Born in Rubiškės, in the Kovno Governorate of the Russian Empire, Darius immigrated to the US with his family in 1907. In 1917 he joined the United States Army, after the United States entered World War I, and changed his name to Darius. He served as a telephone operator in the 149th Field Artillery Regiment, fought in France, was wounded and received the Purple Heart medal. In 1920, he returned to Lithuania and joined the Lithuanian Army, graduating from War School of Kaunas in 1921. He participated in the Klaipėda Revolt of 1923. While living in Lithuania he completed pilot training. In 1927 he returned to the United States and started working in civil aviation. He initially formed South Bend Airways in partnership with Carl G. Jordan of South Bend, Indiana. Their fleet consisted of a Pheasant H-10 and an Eaglerock Long Wing, both powered by OX-5 engines of World War I vintage. He lived for a while in the Jordan household prior to moving to Chicago.

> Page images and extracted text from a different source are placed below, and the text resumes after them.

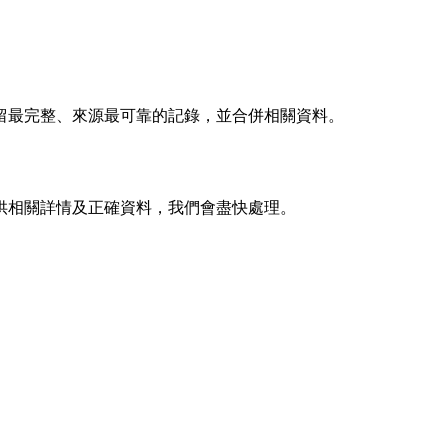
留最完整、來源最可靠的記錄，並合併相關資料。
供相關詳情及正確資料，我們會盡快處理。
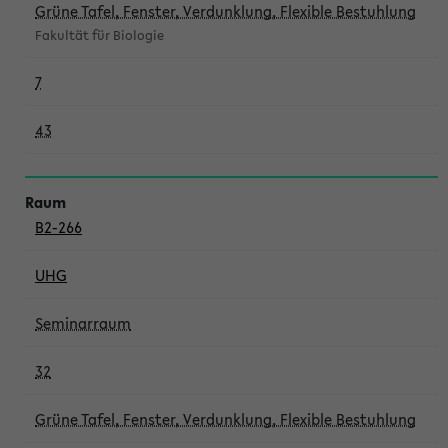
Grüne Tafel, Fenster, Verdunklung, Flexible Bestuhlung
Fakultät für Biologie
7
43
B2-266
UHG
Seminarraum
32
Grüne Tafel, Fenster, Verdunklung, Flexible Bestuhlung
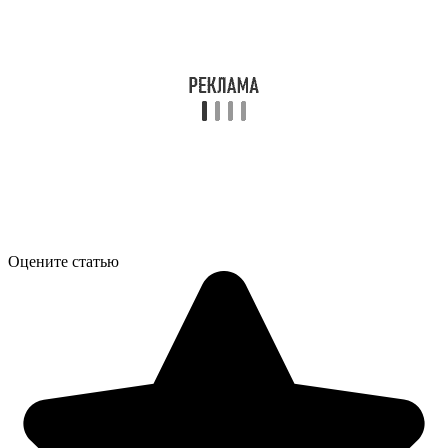
Оцените статью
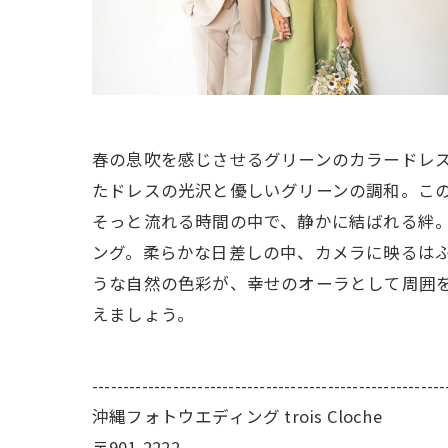
春の息吹を感じさせるグリーンのカラードレ
たドレスの光沢と優しいグリーンの調和。こ
そっと流れる時間の中で、静かに結ばれる絆
ング。柔らかな日差しの中、カメラに映るは
うな自然の色彩が、幸せのオーラとして周囲
えましょう。
---------------------------------------------------------
沖縄フォトウエディング trois Cloche
〒901-2222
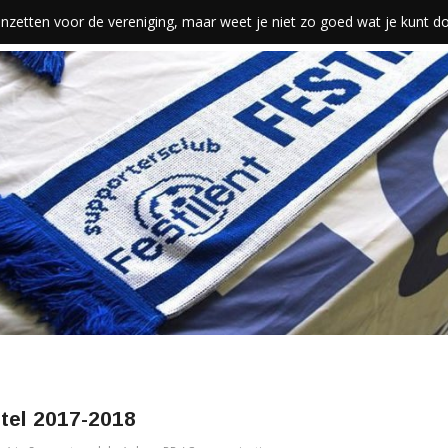
len inzetten voor de vereniging, maar weet je niet zo goed wat je kunt 
itel 2017-2018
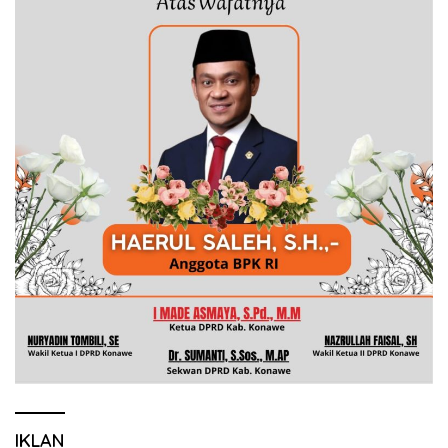
IKLAN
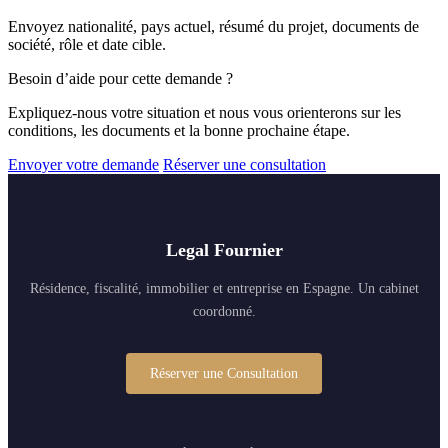
Envoyez nationalité, pays actuel, résumé du projet, documents de
société, rôle et date cible.
Besoin d’aide pour cette demande ?
Expliquez-nous votre situation et nous vous orienterons sur les
conditions, les documents et la bonne prochaine étape.
Envoyer votre demande
Réserver une consultation
Legal Fournier
Résidence, fiscalité, immobilier et entreprise en Espagne. Un cabinet
coordonné.
Réserver une Consultation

While living in Lithuania he actively promoted various sports. He initiated building of first stadium in Kaunas; it was later was named after him – the S. Darius and S. Girėnas Stadium. He played basketball, baseball, ice hockey, and practiced boxing and athletics, while also being an international footballer, having played for Lithuania national football team in its first competitive game against Estonia on June 23, 1923. He was also part of Lithuania's squad for the 1924 Summer Olympics, but he did not play in any matches. Since he was the first to publish booklets about basketball and baseball, he is considered to have brought those sports to Lithuania. He was also the first chairman of Lithuanian Physical Education Union, and a founder of Sporto Žurnalas (Sports Magazine).

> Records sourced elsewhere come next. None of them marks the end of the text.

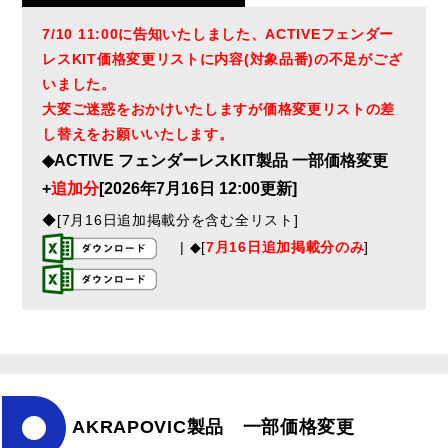
7/10 11:00に告知いたしました、ACTIVEフェンダー
レスKIT価格変更リストに内容(対象品番)の不足がござ
いました。
大変ご迷惑をおかけいたしますが価格変更リストの差
し替えをお願いいたします。
◆ACTIVE フェンダーレスKIT製品 一部価格変更
+
追加分
[2026年7月16日 12:00更新]
◆[7月16日追加掲載分を含む全リスト]
| ◆[
7月16日追加掲載分のみ
]
AKRAPOVIC製品 一部価格変更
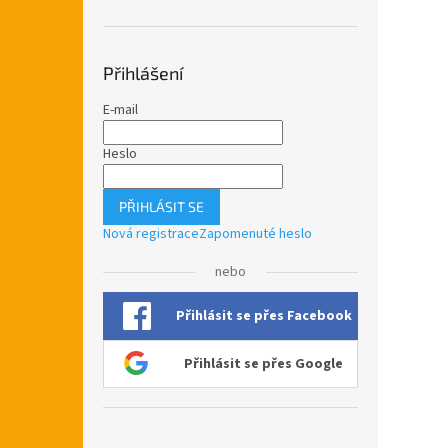
Přihlášení
E-mail
Heslo
PŘIHLÁSIT SE
Nová registrace
Zapomenuté heslo
nebo
Přihlásit se přes Facebook
Přihlásit se přes Google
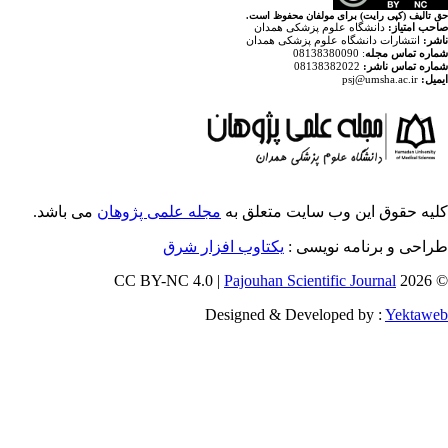
ولفان محفوظ است
پزشکی همدان
م پزشکی همدان
ایت متعلق به
مجله علمی پژوهان
می باشد.
ویسی
یکتاوب افزار شرق
Pajouhan Scien
Designed & Deve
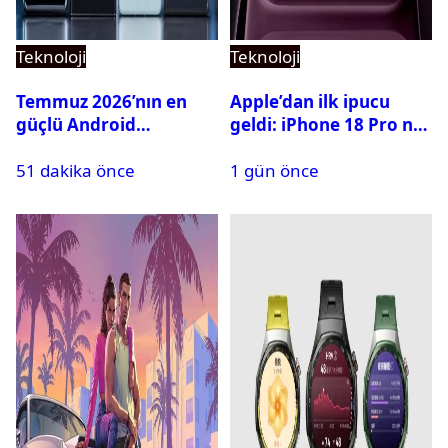
Teknoloji
Teknoloji
Temmuz 2026’nın en
Apple’dan ilk ipucu
güçlü Android
geldi: iPhone 18 Pro ne
telefonları belli oldu
zaman tanıtılacak?
51 dakika önce
1 gün önce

On July 15, 1933, along with Stasys Girėnas, he attempted a nonstop flight from New York City, United States to Kaunas, Lithuania – a total of 7,186 kilometres (4,465 mi), in a Bellanca CH-300 Pacemaker airplane named Lituanica. After successfully crossing the Atlantic Ocean in 37 hours and 11 minutes, they crashed on July 17, at 0:36 am (Berlin Time), by the village of Kuhdamm, near Soldin, Germany (now Pszczelnik, near the Myślibórz area, Poland), most probably because of difficult weather conditions combined with engine problems. Both aviators were killed in the crash. They had covered a distance of 6,411 km (3,984 mi) without landing, and were only 650 km (400 mi) short of their destination.
Awards and honors
- A monument to Darius and Girėnas is located in the northeast corner of Marquette Park in Chicago.
- Asteroid 288960 Steponasdarius, discovered by Kazimieras Černis and Justas Zdanavičius in 2004, was named in his memory. The official naming citation was published by the Minor Planet Center on June 9, 2017 (M.P.C. 105279).
- The World War II Liberty Ship SS Stepas Darius was named in his honor.